Because Alzheimer's is officially considered a disease of old age in Ireland, both diagnosis and access to palliative care are often difficult for those with early onset of the illness. Helen went to two doctors and got two different opinions. One said she had Alzheimer's, the other disagreed. "I went with the guy who had the more positive picture, naturally enough", she says. "In hindsight that was a mistake." For the next few years she "coasted along" and tried to do the best at her job. The finality of diagnosis changed all that.

"I fell apart, to be quite honest," she says. "I had a year after the diagnosis that felt like 10 years. I cried, I looked out the window every day, I did absolutely nothing. I sat in front of a keyboard and tried to write letters but the words wouldn't come. I didn't want to see anybody. My GP said keep walking, keep active as long as you can. I did the worst thing of all - I went on the internet. I read that if you are diagnosed you really only have seven years to live. I knew my son would have read that too and that broke my heart."

A doctor in Galway had told her she should get involved with local support groups and one night she drove to a meeting in Mayo. "I walked in and I nearly died. They were all very advanced. It was very frightening for me."

Eventually she was put in touch with Prof Ian Robertson in Trinity College, one of the national experts in the area of neurodegeneration, and became involved in fundraising for research through the Alzheimer's Society Of Ireland. "That was very important to me because I do feel that research is the way forward. We need to understand the brain better. I think it's also crucially important that the Government and the people in charge of our health services accept that this is not just an illness of old age. It can affect people who are in their thirties, forties and fifties. There is nothing there for those people at the moment and we believe that many of them go undiagnosed."

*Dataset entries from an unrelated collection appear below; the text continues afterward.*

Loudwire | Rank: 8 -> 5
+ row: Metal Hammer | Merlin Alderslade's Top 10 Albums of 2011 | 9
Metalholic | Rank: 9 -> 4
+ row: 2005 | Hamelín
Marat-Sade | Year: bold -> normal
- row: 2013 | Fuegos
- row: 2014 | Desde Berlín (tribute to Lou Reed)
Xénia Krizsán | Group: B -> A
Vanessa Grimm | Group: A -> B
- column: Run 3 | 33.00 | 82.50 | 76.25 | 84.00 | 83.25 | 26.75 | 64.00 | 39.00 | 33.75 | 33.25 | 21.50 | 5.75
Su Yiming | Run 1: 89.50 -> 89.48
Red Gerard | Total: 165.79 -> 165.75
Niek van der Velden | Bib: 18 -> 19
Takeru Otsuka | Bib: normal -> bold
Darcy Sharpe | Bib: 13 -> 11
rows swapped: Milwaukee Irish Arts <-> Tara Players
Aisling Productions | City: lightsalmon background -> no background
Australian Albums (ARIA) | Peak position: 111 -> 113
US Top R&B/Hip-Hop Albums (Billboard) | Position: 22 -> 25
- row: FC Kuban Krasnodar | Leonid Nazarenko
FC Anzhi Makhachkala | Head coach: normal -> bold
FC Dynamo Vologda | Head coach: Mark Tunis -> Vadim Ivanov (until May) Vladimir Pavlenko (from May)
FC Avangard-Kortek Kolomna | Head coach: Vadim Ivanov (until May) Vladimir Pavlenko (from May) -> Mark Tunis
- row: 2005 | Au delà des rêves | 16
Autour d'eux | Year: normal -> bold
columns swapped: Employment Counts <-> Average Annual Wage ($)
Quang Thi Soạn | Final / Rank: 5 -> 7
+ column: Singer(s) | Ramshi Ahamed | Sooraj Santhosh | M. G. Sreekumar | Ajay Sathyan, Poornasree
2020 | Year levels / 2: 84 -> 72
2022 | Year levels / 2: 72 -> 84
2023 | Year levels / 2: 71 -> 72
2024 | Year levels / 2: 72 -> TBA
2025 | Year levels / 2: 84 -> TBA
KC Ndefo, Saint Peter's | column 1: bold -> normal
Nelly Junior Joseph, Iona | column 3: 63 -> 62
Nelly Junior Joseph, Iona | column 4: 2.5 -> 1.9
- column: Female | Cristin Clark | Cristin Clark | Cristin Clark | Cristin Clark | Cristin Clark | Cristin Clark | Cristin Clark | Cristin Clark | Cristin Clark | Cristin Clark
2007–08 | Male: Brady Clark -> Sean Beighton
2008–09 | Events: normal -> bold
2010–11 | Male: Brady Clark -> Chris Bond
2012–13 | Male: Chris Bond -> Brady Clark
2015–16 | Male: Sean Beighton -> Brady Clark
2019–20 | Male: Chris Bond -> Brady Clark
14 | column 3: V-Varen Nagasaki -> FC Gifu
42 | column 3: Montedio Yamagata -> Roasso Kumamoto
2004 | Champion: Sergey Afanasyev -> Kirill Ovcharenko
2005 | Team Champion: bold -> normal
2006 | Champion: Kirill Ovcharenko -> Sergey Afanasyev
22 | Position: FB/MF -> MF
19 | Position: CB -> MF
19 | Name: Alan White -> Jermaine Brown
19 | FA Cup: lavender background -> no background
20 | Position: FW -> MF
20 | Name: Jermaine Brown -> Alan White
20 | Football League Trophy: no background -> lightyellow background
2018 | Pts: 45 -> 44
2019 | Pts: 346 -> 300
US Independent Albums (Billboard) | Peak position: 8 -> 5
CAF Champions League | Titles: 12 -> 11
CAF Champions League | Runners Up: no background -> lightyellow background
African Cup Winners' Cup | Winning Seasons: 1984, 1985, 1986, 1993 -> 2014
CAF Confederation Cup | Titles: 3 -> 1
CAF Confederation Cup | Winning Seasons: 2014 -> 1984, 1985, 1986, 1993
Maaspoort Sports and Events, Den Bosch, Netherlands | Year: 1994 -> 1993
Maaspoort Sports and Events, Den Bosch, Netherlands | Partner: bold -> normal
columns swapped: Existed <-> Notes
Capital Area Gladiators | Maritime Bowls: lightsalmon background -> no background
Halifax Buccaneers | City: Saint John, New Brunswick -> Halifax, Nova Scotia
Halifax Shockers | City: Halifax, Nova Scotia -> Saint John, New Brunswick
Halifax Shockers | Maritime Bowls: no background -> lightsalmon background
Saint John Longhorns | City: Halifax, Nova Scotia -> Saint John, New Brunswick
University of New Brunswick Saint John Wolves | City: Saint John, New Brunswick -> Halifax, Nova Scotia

Helen has now become more accepting of her condition, but she tells me she still feels an enormous sense of "loss and depression."

"One of the side effects I notice is that I get very little sleep", Helen explains. "I would have about two hours sleep a night. But maybe the biggest side effect of all is communication.

"I used to talk about a range of different things with my husband and a lot of that is gone. That's been extremely hard on him. I was on committees but somebody else replaced me. They don't come to see you. Sean would meet people and they say I must come and see Helen but they never come. Loneliness is the hardest part of all."